Mercator/MAVID CAF1 Alignments
Description
Multiple whole-genome alignments of Drosophila species were
generated by Mercator (an
orthology mapping program) and MAVID (a multiple
alignment program). These alignments were engineered by Anat Caspi.
Alignments
Click on a node
to download the alignment of
its descendants. Click on a species
to
download its pairwise alignment with D. melanogaster.
File formats
Orthology Maps
The file "map" gives a symmetric, 1-to-1 mapping (indicative of
monotopoorthology) between regions in the different genomes.
Lines in the map files are of the form:
[Segment #] [Chrom] [Start] [End] [Strand] ...
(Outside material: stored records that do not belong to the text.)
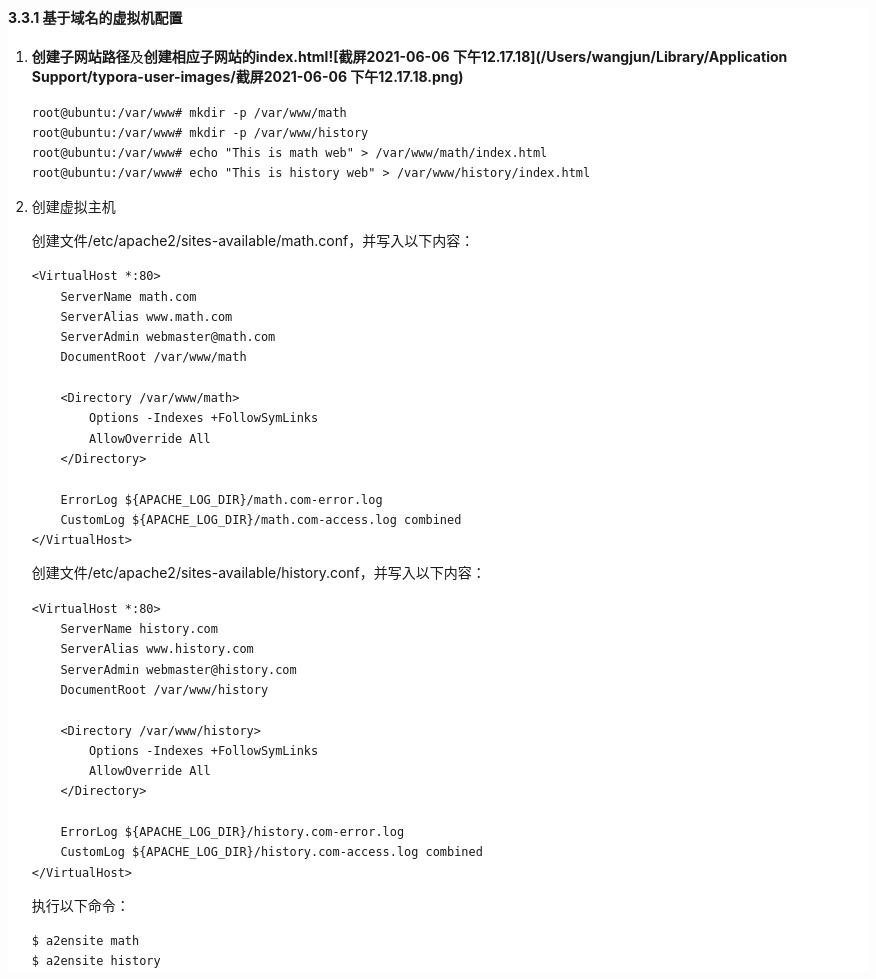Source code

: #### 3.3.1 基于域名的虚拟机配置

1. **创建子网站路径**及**创建相应子网站的index.html![截屏2021-06-06 下午12.17.18](/Users/wangjun/Library/Application Support/typora-user-images/截屏2021-06-06 下午12.17.18.png)**

   ```shell
   root@ubuntu:/var/www# mkdir -p /var/www/math
   root@ubuntu:/var/www# mkdir -p /var/www/history
   root@ubuntu:/var/www# echo "This is math web" > /var/www/math/index.html
   root@ubuntu:/var/www# echo "This is history web" > /var/www/history/index.html
   ```

2. 创建虚拟主机

   创建文件/etc/apache2/sites-available/math.conf，并写入以下内容：

   ```shell
   <VirtualHost *:80>
       ServerName math.com
       ServerAlias www.math.com
       ServerAdmin webmaster@math.com
       DocumentRoot /var/www/math
   
       <Directory /var/www/math>
           Options -Indexes +FollowSymLinks
           AllowOverride All
       </Directory>
   
       ErrorLog ${APACHE_LOG_DIR}/math.com-error.log
       CustomLog ${APACHE_LOG_DIR}/math.com-access.log combined
   </VirtualHost>
   ```

   创建文件/etc/apache2/sites-available/history.conf，并写入以下内容：

   ```shell
   <VirtualHost *:80>
       ServerName history.com
       ServerAlias www.history.com
       ServerAdmin webmaster@history.com
       DocumentRoot /var/www/history
   
       <Directory /var/www/history>
           Options -Indexes +FollowSymLinks
           AllowOverride All
       </Directory>
   
       ErrorLog ${APACHE_LOG_DIR}/history.com-error.log
       CustomLog ${APACHE_LOG_DIR}/history.com-access.log combined
   </VirtualHost>
   ```

   执行以下命令：

   ```
   $ a2ensite math
   $ a2ensite history
   ```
where the last 4 fields are repeated for each genome in the map. The
fields are tab-delimited. Coordinates are 0-based and half-open (the
end coordinate is one more than the coordinate of the last base
included in the segment). Pieces for which no orthologous region
could be identified in one of the genomes have "NA" in the fields for
the appropriate genomes. The order of the genomes in each line is
given by the order of the genomes in the name of the map (also given
in the file "genomes").
AGP Files
Mercator (the orthology mapping program) assembles
draft genomes during the construction of the orthology map.
Therefore, for draft genomes, the coordinates given in the map file
are in terms of the assembled contigs. For each draft genome
assembled in this way, and for a given map, there is a corresponding
AGP file specifying the mapping between the original sequence
contigs/scaffolds and the Mercator assembled contigs. A description
of the AGP file format can be found at NCBI
and UCSC.
Alignments
Alignments are provided for each colinear orthologous segment set
identified by the map. The multiple alignment for segment number
n is given in a single multi-fasta file "n/mavid.mfa", which
contains a record for each genome that is part of the segment. Note
that the order of the records in the multi-fasta file does not
necessarily correspond with the order in which the genomes are given
in the map file. The title of each record in the multi-fasta file is
the genome from which the sequence for that record is obtained.